-------- DATA EXCERPTS
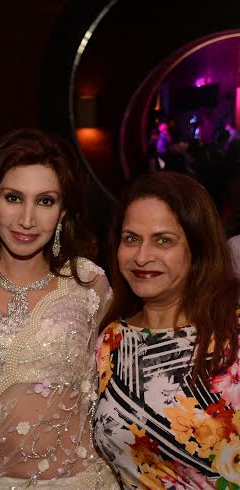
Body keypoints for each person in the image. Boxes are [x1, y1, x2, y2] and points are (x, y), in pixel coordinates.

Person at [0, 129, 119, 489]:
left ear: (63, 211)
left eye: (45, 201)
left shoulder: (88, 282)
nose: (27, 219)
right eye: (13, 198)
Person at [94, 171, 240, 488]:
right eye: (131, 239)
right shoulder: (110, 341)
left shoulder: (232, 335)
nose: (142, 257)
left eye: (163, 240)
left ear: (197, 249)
----------------
-------- DATA EXCERPTS
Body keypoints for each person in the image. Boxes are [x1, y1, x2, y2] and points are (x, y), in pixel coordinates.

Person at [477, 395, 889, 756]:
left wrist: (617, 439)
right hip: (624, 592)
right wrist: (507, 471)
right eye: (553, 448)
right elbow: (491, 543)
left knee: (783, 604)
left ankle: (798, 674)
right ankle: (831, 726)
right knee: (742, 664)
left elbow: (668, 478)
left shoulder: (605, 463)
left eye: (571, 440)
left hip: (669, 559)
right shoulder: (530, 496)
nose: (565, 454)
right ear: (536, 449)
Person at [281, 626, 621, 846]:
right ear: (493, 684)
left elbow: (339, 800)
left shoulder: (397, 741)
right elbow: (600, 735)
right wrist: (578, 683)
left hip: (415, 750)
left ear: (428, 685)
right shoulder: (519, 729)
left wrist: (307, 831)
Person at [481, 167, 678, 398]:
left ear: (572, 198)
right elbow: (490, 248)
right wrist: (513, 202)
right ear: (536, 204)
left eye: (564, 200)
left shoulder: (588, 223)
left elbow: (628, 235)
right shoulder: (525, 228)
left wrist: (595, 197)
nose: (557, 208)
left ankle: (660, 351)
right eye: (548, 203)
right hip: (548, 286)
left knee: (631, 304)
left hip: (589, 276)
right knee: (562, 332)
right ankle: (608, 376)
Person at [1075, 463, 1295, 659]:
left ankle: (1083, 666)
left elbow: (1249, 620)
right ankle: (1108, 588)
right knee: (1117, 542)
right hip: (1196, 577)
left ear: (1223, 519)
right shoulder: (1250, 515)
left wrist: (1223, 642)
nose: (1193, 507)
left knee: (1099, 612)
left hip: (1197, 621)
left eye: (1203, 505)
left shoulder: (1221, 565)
----------------
For this exercise, please output exactly the lines above starting at the line with "left ankle: (660, 351)" and ending at the line with "left shoulder: (1221, 565)", ends included.

left ankle: (660, 351)
right eye: (548, 203)
right hip: (548, 286)
left knee: (631, 304)
left hip: (589, 276)
right knee: (562, 332)
right ankle: (608, 376)
Person at [1075, 463, 1295, 659]:
left ankle: (1083, 666)
left elbow: (1249, 620)
right ankle: (1108, 588)
right knee: (1117, 542)
right hip: (1196, 577)
left ear: (1223, 519)
right shoulder: (1250, 515)
left wrist: (1223, 642)
nose: (1193, 507)
left knee: (1099, 612)
left hip: (1197, 621)
left eye: (1203, 505)
left shoulder: (1221, 565)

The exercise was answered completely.